WHAT THE TASK REQUIRES -
Your answer is the line containing "Please note that" plus every line after it to the end of the data below, transcribed exactly and with nothing else.

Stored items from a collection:
BEGIN

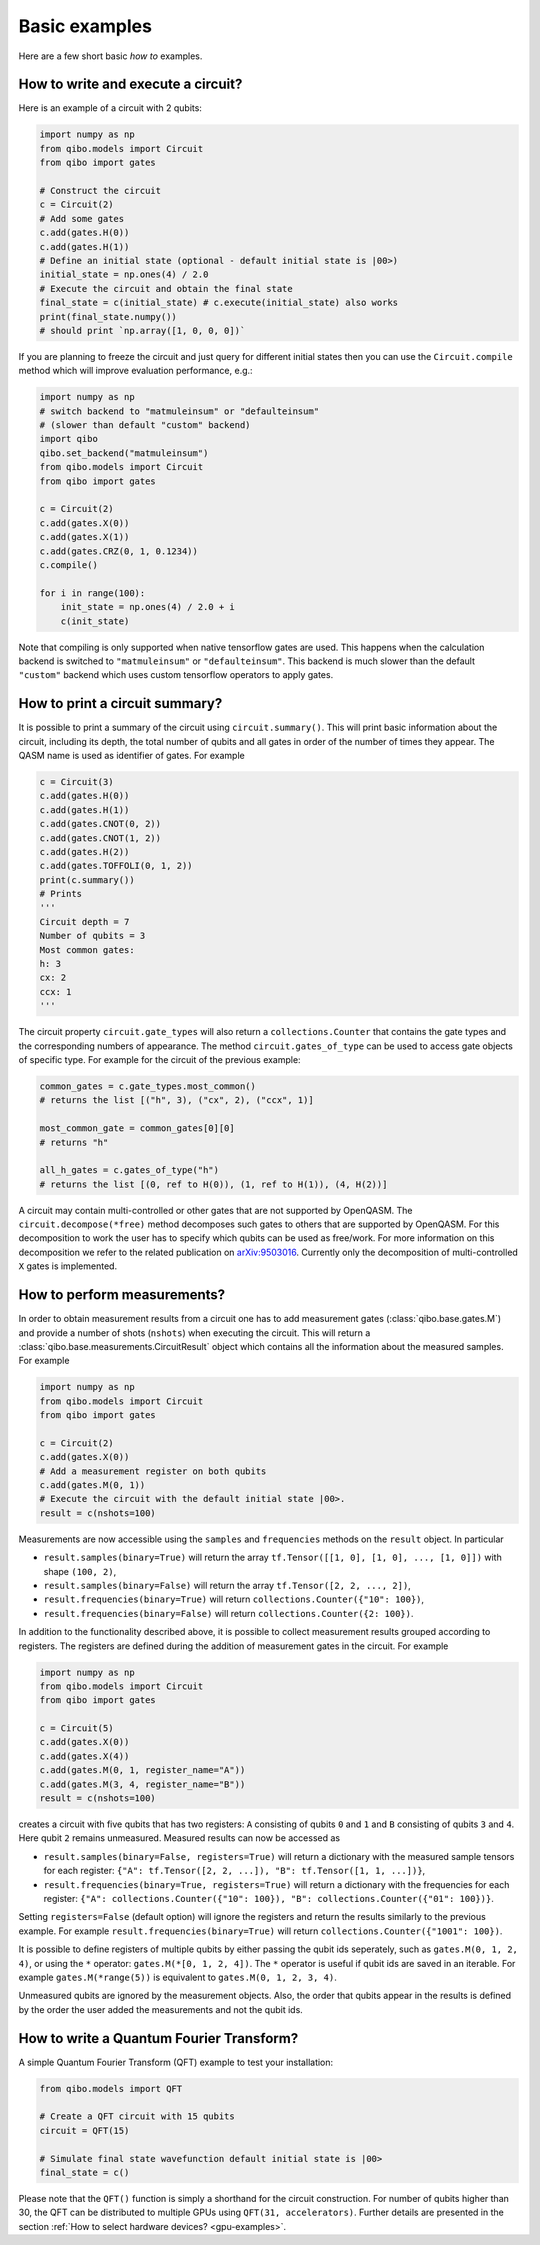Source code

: Basic examples
==============

Here are a few short basic `how to` examples.

How to write and execute a circuit?
-----------------------------------

Here is an example of a circuit with 2 qubits:

.. code-block::  python

    import numpy as np
    from qibo.models import Circuit
    from qibo import gates

    # Construct the circuit
    c = Circuit(2)
    # Add some gates
    c.add(gates.H(0))
    c.add(gates.H(1))
    # Define an initial state (optional - default initial state is |00>)
    initial_state = np.ones(4) / 2.0
    # Execute the circuit and obtain the final state
    final_state = c(initial_state) # c.execute(initial_state) also works
    print(final_state.numpy())
    # should print `np.array([1, 0, 0, 0])`

If you are planning to freeze the circuit and just query for different initial
states then you can use the ``Circuit.compile`` method which will improve
evaluation performance, e.g.:

.. code-block:: python

    import numpy as np
    # switch backend to "matmuleinsum" or "defaulteinsum"
    # (slower than default "custom" backend)
    import qibo
    qibo.set_backend("matmuleinsum")
    from qibo.models import Circuit
    from qibo import gates

    c = Circuit(2)
    c.add(gates.X(0))
    c.add(gates.X(1))
    c.add(gates.CRZ(0, 1, 0.1234))
    c.compile()

    for i in range(100):
        init_state = np.ones(4) / 2.0 + i
        c(init_state)

Note that compiling is only supported when native tensorflow gates are used.
This happens when the calculation backend is switched to ``"matmuleinsum"``
or ``"defaulteinsum"``. This backend is much slower than the default ``"custom"``
backend which uses custom tensorflow operators to apply gates.

How to print a circuit summary?
-------------------------------

It is possible to print a summary of the circuit using ``circuit.summary()``.
This will print basic information about the circuit, including its depth, the
total number of qubits and all gates in order of the number of times they appear.
The QASM name is used as identifier of gates.
For example

.. code-block:: python

    c = Circuit(3)
    c.add(gates.H(0))
    c.add(gates.H(1))
    c.add(gates.CNOT(0, 2))
    c.add(gates.CNOT(1, 2))
    c.add(gates.H(2))
    c.add(gates.TOFFOLI(0, 1, 2))
    print(c.summary())
    # Prints
    '''
    Circuit depth = 7
    Number of qubits = 3
    Most common gates:
    h: 3
    cx: 2
    ccx: 1
    '''

The circuit property ``circuit.gate_types`` will also return a ``collections.Counter``
that contains the gate types and the corresponding numbers of appearance. The
method ``circuit.gates_of_type`` can be used to access gate objects of specific type.
For example for the circuit of the previous example:

.. code-block:: python

    common_gates = c.gate_types.most_common()
    # returns the list [("h", 3), ("cx", 2), ("ccx", 1)]

    most_common_gate = common_gates[0][0]
    # returns "h"

    all_h_gates = c.gates_of_type("h")
    # returns the list [(0, ref to H(0)), (1, ref to H(1)), (4, H(2))]

A circuit may contain multi-controlled or other gates that are not supported by
OpenQASM. The ``circuit.decompose(*free)`` method decomposes such gates to
others that are supported by OpenQASM. For this decomposition to work the user
has to specify which qubits can be used as free/work. For more information on
this decomposition we refer to the related publication on
`arXiv:9503016 <https://arxiv.org/abs/quant-ph/9503016>`_. Currently only the
decomposition of multi-controlled ``X`` gates is implemented.


.. _measurement-examples:
How to perform measurements?
----------------------------

In order to obtain measurement results from a circuit one has to add measurement
gates (:class:`qibo.base.gates.M`) and provide a number of shots (``nshots``)
when executing the circuit. This will return a :class:`qibo.base.measurements.CircuitResult`
object which contains all the information about the measured samples.
For example

.. code-block:: python

    import numpy as np
    from qibo.models import Circuit
    from qibo import gates

    c = Circuit(2)
    c.add(gates.X(0))
    # Add a measurement register on both qubits
    c.add(gates.M(0, 1))
    # Execute the circuit with the default initial state |00>.
    result = c(nshots=100)

Measurements are now accessible using the ``samples`` and ``frequencies`` methods
on the ``result`` object. In particular

* ``result.samples(binary=True)`` will return the array ``tf.Tensor([[1, 0], [1, 0], ..., [1, 0]])`` with shape ``(100, 2)``,
* ``result.samples(binary=False)`` will return the array ``tf.Tensor([2, 2, ..., 2])``,
* ``result.frequencies(binary=True)`` will return ``collections.Counter({"10": 100})``,
* ``result.frequencies(binary=False)`` will return ``collections.Counter({2: 100})``.

In addition to the functionality described above, it is possible to collect
measurement results grouped according to registers. The registers are defined
during the addition of measurement gates in the circuit. For example

.. code-block:: python

    import numpy as np
    from qibo.models import Circuit
    from qibo import gates

    c = Circuit(5)
    c.add(gates.X(0))
    c.add(gates.X(4))
    c.add(gates.M(0, 1, register_name="A"))
    c.add(gates.M(3, 4, register_name="B"))
    result = c(nshots=100)

creates a circuit with five qubits that has two registers: ``A`` consisting of
qubits ``0`` and ``1`` and ``B`` consisting of qubits ``3`` and ``4``. Here
qubit ``2`` remains unmeasured. Measured results can now be accessed as

* ``result.samples(binary=False, registers=True)`` will return a dictionary with the measured sample tensors for each register: ``{"A": tf.Tensor([2, 2, ...]), "B": tf.Tensor([1, 1, ...])}``,
* ``result.frequencies(binary=True, registers=True)`` will return a dictionary with the frequencies for each register: ``{"A": collections.Counter({"10": 100}), "B": collections.Counter({"01": 100})}``.

Setting ``registers=False`` (default option) will ignore the registers and return the
results similarly to the previous example. For example ``result.frequencies(binary=True)``
will return ``collections.Counter({"1001": 100})``.

It is possible to define registers of multiple qubits by either passing
the qubit ids seperately, such as ``gates.M(0, 1, 2, 4)``, or using the ``*``
operator: ``gates.M(*[0, 1, 2, 4])``. The ``*`` operator is useful if qubit
ids are saved in an iterable. For example ``gates.M(*range(5))`` is equivalent
to ``gates.M(0, 1, 2, 3, 4)``.

Unmeasured qubits are ignored by the measurement objects. Also, the
order that qubits appear in the results is defined by the order the user added
the measurements and not the qubit ids.


How to write a Quantum Fourier Transform?
-----------------------------------------

A simple Quantum Fourier Transform (QFT) example to test your installation:

.. code-block:: python

    from qibo.models import QFT

    # Create a QFT circuit with 15 qubits
    circuit = QFT(15)

    # Simulate final state wavefunction default initial state is |00>
    final_state = c()


Please note that the ``QFT()`` function is simply a shorthand for the circuit
construction. For number of qubits higher than 30, the QFT can be distributed to
multiple GPUs using ``QFT(31, accelerators)``. Further details are presented in
the section :ref:`How to select hardware devices? <gpu-examples>`.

END

OUTPUT OF THE TASK -
Please note that the ``QFT()`` function is simply a shorthand for the circuit
construction. For number of qubits higher than 30, the QFT can be distributed to
multiple GPUs using ``QFT(31, accelerators)``. Further details are presented in
the section :ref:`How to select hardware devices? <gpu-examples>`.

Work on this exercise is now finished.